[INFORMATION PROVIDED Boundary: Start]

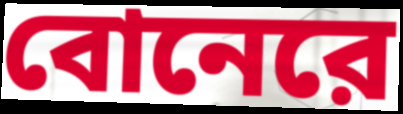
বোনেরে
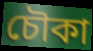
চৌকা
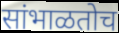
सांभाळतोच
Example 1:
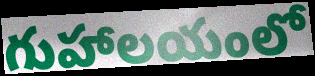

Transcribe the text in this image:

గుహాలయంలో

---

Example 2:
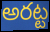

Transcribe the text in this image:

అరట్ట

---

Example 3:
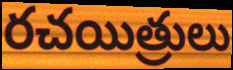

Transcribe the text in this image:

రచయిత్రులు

[INFORMATION PROVIDED Boundary: End]
[INFORMATION PROVIDED Boundary: Start]

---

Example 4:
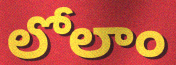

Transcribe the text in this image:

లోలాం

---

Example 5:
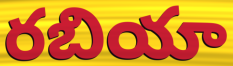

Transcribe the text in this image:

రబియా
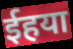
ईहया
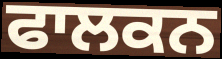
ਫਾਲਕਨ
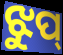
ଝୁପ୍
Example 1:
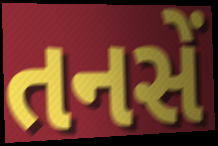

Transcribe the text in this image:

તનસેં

[INFORMATION PROVIDED Boundary: End]

■ **TASK**
Return a copy of each line in the entries that carries the string "Example".

■ **ANSWER TO THIS PROBLEM**
Example 1:
Example 2:
Example 3:
Example 4:
Example 5:
Example 1:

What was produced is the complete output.